I don't know how many of you are on a per-event basis with your pricing but I'm no longer doing the per-push nightmare anymore. Seasonal contracts aren't really my cup of tea as I do a lot of smaller businesses and no HOA's.

We split up commercial lots by the storm total. 1-5", 5-10" and 10"+

One price per event regardless of trips. Got sick and tired of squabbles over how many times we were on the lot, or how to price out a quick clean-up trip, etc.

Salting is done based on another formula.


----------



## mycirus (Dec 6, 2008)

I do it that way and dont get any complaints. Its easier for everyone.


----------



## MileHigh (Nov 6, 2007)

As of now...I should have a mix of per event, per push, and hourly.


----------



## aalandscape (Oct 18, 2010)

what is the formula on salting?


----------



## snobama (Nov 19, 2008)

wait until you have a 5.1" snowstorm... ha!


----------



## AEI (Nov 1, 2009)

If you charge right/enough anything works really!
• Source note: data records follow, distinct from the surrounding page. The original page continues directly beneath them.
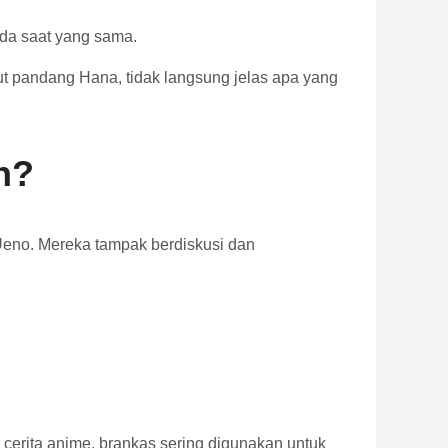
ada saat yang sama.
t pandang Hana, tidak langsung jelas apa yang
n?
Ueno. Mereka tampak berdiskusi dan
erita anime, brankas sering digunakan untuk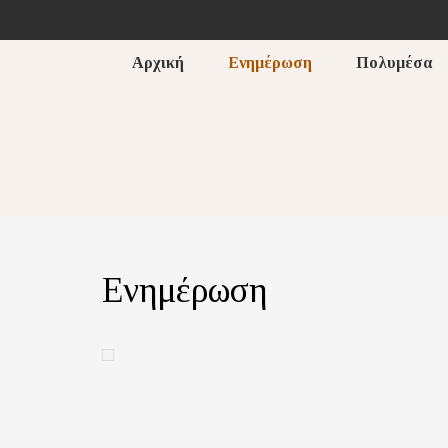
Αρχική
Ενημέρωση
Πολυμέσα
Ενημέρωση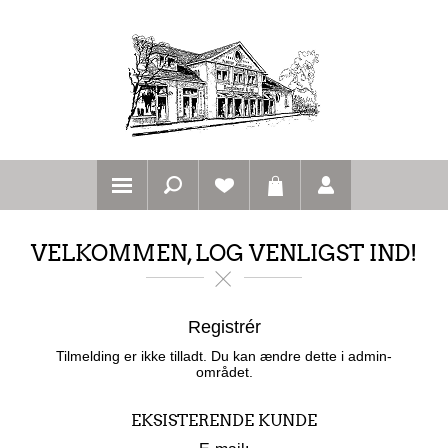
VELKOMMEN, LOG VENLIGST IND!
Registrér
Tilmelding er ikke tilladt. Du kan ændre dette i admin-
området.
EKSISTERENDE KUNDE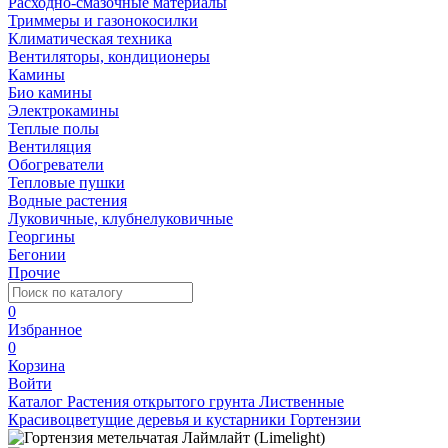
Расходно-смазочные материалы
Триммеры и газонокосилки
Климатическая техника
Вентиляторы, кондиционеры
Камины
Био камины
Электрокамины
Теплые полы
Вентиляция
Обогреватели
Тепловые пушки
Водные растения
Луковичные, клубнелуковичные
Георгины
Бегонии
Прочие
0
Избранное
0
Корзина
Войти
Каталог
Растения открытого грунта
Лиственные
Красивоцветущие деревья и кустарники
Гортензии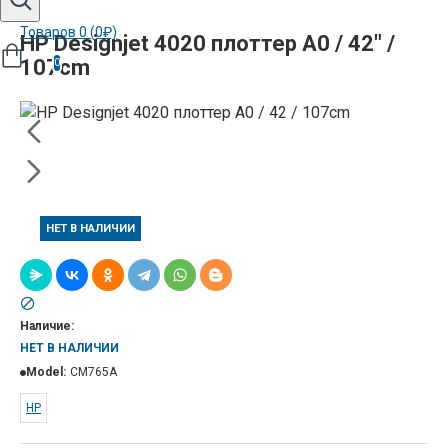
Товаров 0 (0₽)
HP Designjet 4020 плоттер A0 / 42" /
107cm
0
НЕТ В НАЛИЧИИ
Наличие:
НЕТ В НАЛИЧИИ
Model:
CM765A
HP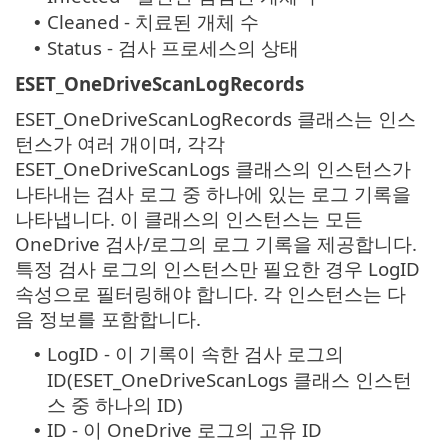
Cleaned - 치료된 개체 수
•
Status - 검사 프로세스의 상태
•
ESET_OneDriveScanLogRecords
ESET_OneDriveScanLogRecords 클래스는 인스
턴스가 여러 개이며, 각각
ESET_OneDriveScanLogs 클래스의 인스턴스가
나타내는 검사 로그 중 하나에 있는 로그 기록을
나타냅니다. 이 클래스의 인스턴스는 모든
OneDrive 검사/로그의 로그 기록을 제공합니다.
특정 검사 로그의 인스턴스만 필요한 경우 LogID
속성으로 필터링해야 합니다. 각 인스턴스는 다
음 정보를 포함합니다.
LogID - 이 기록이 속한 검사 로그의
•
ID(ESET_OneDriveScanLogs 클래스 인스턴
스 중 하나의 ID)
ID - 이 OneDrive 로그의 고유 ID
•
Elements of this business is far from stress free.


----------



## elite1msmith (Sep 10, 2007)

a good balance of all types of accounts is really the key to making sure you make money in this buisness. that way, doesnt matter if its a dry year, or a blizzard you make money.

the per event is good, i hope when you bid them that your actually figuring that more than half the time you will have to plow them 2-3 times


----------



## MileHigh (Nov 6, 2007)

aalandscape;1091018 said:


> what is the formula on salting?


On my per-event...salting is a fixed extra charge per occurrence on top of total snowfall.


----------